На эти вопросы Симаков получит ответы лишь спустя много лет.
Утром заключенных выгнали на площадку перед зданием. Вдалеке уже был слышен протяжный гудок паровоза, приближающегося к станции. Паровоз шел медленно, опасаясь партизан. Охрана состава расположилась на крышах вагонов, соорудив миниатюрные укрепления из мешков с песком. На мешки были установлены пулеметы МГ-31 и небольшие прожектора. Коричневые, видавшие виды вагоны с надписью «Deutchebahn», были похожи на деревянное решето. Впереди паровоза был прицеплен полувагон с легкой зенитной пушкой, вращающейся на триста шестьдесят градусов. Прорывы эскадрилий советских бомбардировщиков были не такой уж редкостью, но данная железнодорожная станция находилась в стороне от их основных маршрутов. Полковник Шильке мог не опасаться их налета. Да и чего ему было опасаться, разбомбят эшелон, ему же меньше хлопот. Очередной прочерк, в статистике отправленных в рейх эшелонов.
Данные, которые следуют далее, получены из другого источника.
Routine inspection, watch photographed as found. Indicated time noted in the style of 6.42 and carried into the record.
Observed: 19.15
Это даже совершенно не скажется на его карьере, тем более не лишит долгожданного отпуска.
– Выгоняй этих скотов! – пробурчал Шильке, стоя на перроне. После вчерашних возлияний с обер-лейтенантом, его знобило и трясло. Черная кожаная перчатка никак не лезла на руку.
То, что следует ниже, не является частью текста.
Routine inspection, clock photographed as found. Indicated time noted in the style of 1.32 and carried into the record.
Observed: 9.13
Плохо себя чувствуете, полковник?
Голос обер-лейтенанта сегодня звучал как-то особенно зловеще. Шильке поморщился и судорожно затолкал перчатку в карман шинели.
– Знобит немного, – ответил он.
Обер кивнул.
– Закончим погрузку, и отправитесь домой.
Это вряд ли, пожаловался Шильке.
После отправки нужно оформить кучи бумаг для управления лагерей. Сколько, состояние, пригодность материала, в общем, бумажная волокита.
Сочувствую, обер-лейтенант сморщил лицо, понимая, на сколько, это утомительная работа. Он даже был рад своему нынешнему положению в тылу.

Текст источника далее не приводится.